Required work » Nothing but the lines below, from the first through the line containing "<source format=kicad_sch>", should be set down, each one exactly and without pictures.

Hardware design source data:
-=-=-=-=-
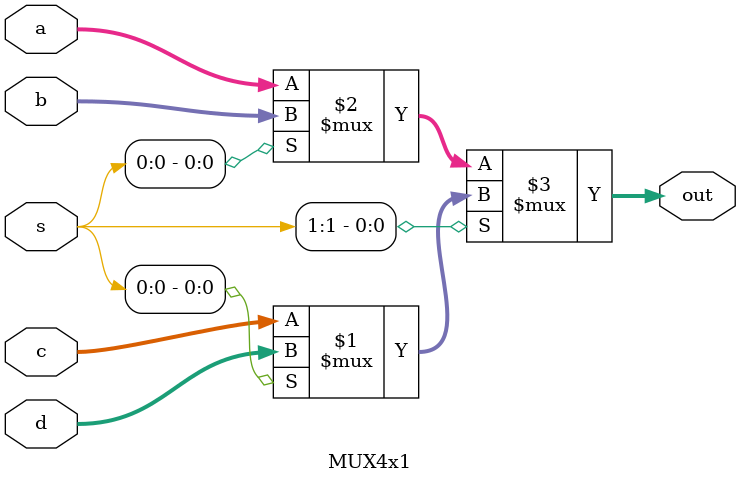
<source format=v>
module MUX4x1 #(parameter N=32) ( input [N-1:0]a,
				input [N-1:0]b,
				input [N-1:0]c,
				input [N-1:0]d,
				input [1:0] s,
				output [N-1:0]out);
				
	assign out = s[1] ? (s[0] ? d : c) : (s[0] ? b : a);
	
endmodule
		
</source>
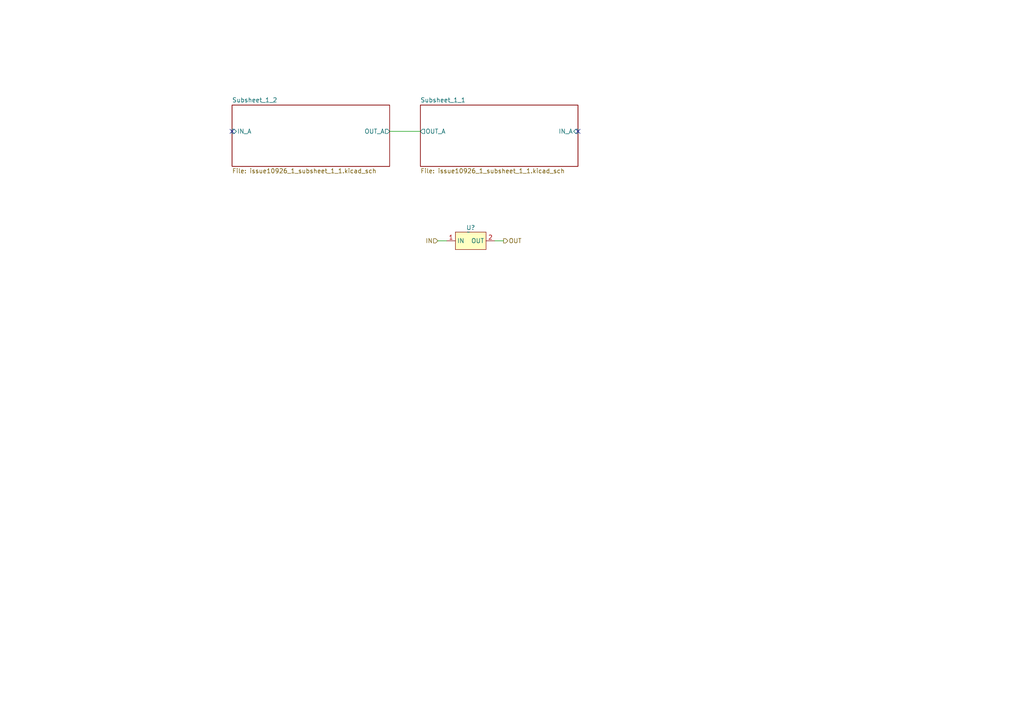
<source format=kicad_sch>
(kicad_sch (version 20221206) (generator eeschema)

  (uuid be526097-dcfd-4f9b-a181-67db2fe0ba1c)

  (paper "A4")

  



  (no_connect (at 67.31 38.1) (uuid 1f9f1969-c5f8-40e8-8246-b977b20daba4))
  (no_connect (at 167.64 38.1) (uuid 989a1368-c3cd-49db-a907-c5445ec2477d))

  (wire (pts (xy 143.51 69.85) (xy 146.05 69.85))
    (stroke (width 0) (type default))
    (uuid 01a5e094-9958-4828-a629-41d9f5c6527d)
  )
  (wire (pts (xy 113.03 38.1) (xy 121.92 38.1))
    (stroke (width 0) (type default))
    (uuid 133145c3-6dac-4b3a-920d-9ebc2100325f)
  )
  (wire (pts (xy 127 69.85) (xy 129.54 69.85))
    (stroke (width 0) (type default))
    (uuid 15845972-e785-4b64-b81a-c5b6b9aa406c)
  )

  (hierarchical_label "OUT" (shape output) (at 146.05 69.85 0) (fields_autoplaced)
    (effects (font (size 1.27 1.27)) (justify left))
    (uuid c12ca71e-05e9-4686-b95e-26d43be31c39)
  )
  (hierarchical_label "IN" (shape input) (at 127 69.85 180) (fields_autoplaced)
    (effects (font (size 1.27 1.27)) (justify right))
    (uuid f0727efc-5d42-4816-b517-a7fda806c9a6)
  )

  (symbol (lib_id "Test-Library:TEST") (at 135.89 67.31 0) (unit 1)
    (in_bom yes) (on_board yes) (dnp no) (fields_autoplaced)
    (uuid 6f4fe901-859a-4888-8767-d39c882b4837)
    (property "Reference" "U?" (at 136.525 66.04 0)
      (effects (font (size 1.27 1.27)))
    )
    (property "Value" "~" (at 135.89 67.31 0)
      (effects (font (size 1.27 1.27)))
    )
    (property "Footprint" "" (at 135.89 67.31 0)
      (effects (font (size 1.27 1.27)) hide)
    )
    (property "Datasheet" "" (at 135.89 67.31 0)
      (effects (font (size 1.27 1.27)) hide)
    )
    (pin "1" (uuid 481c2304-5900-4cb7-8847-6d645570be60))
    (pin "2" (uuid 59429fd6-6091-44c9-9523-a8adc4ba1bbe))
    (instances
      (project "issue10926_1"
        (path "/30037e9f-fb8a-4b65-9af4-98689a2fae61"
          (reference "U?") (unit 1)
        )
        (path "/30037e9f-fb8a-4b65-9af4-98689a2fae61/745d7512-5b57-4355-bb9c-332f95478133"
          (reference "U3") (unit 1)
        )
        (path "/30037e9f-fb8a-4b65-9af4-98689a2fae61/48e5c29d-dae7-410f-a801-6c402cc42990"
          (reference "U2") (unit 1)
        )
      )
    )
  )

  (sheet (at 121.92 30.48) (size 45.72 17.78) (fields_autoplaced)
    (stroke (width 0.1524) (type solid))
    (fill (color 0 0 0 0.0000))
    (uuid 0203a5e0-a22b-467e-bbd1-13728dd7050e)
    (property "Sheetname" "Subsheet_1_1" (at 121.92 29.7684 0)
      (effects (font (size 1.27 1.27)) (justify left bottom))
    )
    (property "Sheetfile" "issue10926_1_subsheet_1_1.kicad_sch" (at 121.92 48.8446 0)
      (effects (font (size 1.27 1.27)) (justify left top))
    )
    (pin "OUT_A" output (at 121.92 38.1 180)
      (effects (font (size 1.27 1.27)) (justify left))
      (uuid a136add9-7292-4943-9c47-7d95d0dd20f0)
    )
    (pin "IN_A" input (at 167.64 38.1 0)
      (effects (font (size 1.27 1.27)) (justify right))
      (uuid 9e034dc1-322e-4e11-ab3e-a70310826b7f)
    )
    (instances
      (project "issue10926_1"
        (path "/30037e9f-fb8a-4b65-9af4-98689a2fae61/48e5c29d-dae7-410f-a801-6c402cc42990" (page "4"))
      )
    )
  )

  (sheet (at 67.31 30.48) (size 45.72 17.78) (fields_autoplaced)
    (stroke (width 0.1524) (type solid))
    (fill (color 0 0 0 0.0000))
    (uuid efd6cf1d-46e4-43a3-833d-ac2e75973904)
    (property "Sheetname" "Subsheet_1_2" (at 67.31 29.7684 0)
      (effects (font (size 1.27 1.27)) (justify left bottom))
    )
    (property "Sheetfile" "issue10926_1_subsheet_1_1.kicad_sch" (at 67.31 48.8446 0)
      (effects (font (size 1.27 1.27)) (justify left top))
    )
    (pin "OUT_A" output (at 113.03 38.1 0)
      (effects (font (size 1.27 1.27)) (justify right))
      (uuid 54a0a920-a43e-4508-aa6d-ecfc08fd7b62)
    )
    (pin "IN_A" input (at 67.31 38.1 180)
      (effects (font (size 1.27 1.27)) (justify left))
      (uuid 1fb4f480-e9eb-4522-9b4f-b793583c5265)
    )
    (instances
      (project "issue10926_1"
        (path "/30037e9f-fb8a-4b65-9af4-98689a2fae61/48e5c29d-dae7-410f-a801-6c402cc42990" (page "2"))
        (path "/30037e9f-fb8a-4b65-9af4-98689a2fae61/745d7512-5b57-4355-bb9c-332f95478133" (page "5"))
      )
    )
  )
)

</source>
-=-=-=-=-
Solution to this problem »
<source format=v>
module MUX4x1 #(parameter N=32) ( input [N-1:0]a,
				input [N-1:0]b,
				input [N-1:0]c,
				input [N-1:0]d,
				input [1:0] s,
				output [N-1:0]out);
				
	assign out = s[1] ? (s[0] ? d : c) : (s[0] ? b : a);
	
endmodule
		
</source>
<source format=kicad_sch>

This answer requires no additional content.